Según el texto sobre la cuestión dinástica, ¿a quién quedaba confiada la regencia mientras el príncipe don Carlos estuviese ausente?

**TEXTO PROPORCIONADO:**
.....

La cuestión dinástica

En teoría, la muerte del Rey Católico no cambiaba nada la situación jurídica —hoy diríamos constitucional—. Doña Juana seguía siendo, como antes, reina «propietaria»; así lo dejaba bien claro el testamento de don Fernando; lo que sí cambiaba era la gobernación: dada la situación —la incapacidad de la reina[84]—, había que organizar la regencia; esta quedaba confiada al príncipe don Carlos «en nombre de la serenísima reina, su madre» y, mientras estuviese ausente, al cardenal Cisneros. Ahora bien, pronto se supo en Castilla que, en Bruselas, la corte del príncipe veía las cosas de manera muy distinta: allí no se contentaban para don Carlos con el título de gobernador; querían que se le proclamase inmediatamente rey. Cisneros y el Consejo Real llamaron la atención de don Carlos sobre la ilegalidad de aquella iniciativa: «Por el fallecimiento del Rey Católico, vuestro abuelo, vuestra alteza no ha adquirido más derecho de lo que antes tenía»; además, «su alteza [doña Juana] no nació impedida del todo»; no se podía pues descartar la posibilidad de que recobrara la salud y, por consiguiente, la plenitud de sus prerrogativas; Cisneros y el Consejo argumentaban, por otra parte, que don Carlos no sacaría ningún provecho al llamarse rey: a título de gobernador, podría ejercer la plenitud de la autoridad real; en cambio, proclamarse rey en vida de su madre podría provocar por lo menos malestar en los reinos de Castilla, y tal vez una oposición peligrosa.

.....

Datos guardados
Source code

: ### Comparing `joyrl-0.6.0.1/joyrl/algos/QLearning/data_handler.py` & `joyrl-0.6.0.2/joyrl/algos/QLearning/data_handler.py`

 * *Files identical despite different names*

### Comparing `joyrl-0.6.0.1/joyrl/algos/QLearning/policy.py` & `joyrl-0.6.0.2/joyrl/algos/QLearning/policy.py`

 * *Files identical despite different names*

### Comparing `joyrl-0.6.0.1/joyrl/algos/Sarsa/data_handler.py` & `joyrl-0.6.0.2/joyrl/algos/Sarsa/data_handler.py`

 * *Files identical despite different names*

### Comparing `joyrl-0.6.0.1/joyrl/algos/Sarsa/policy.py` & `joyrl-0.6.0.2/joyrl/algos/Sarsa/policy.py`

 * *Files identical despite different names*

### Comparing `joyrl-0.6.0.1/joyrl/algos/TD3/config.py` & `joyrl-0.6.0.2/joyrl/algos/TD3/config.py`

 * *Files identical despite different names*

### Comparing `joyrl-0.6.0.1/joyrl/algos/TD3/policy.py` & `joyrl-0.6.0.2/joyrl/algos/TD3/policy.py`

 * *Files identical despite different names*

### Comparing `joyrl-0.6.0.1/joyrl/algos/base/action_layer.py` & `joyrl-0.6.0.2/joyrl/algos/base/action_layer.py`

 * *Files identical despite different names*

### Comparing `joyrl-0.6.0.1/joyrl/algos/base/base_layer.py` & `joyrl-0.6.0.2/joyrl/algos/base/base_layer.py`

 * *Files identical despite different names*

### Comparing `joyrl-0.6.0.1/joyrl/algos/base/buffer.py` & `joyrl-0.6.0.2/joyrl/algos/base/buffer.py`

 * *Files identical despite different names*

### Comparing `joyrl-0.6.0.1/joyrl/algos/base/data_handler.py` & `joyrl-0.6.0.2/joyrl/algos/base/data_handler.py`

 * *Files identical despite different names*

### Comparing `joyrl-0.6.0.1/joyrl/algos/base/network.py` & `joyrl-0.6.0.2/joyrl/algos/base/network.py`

.....

**SOLUCIÓN PROPUESTA:** Al cardenal Cisneros.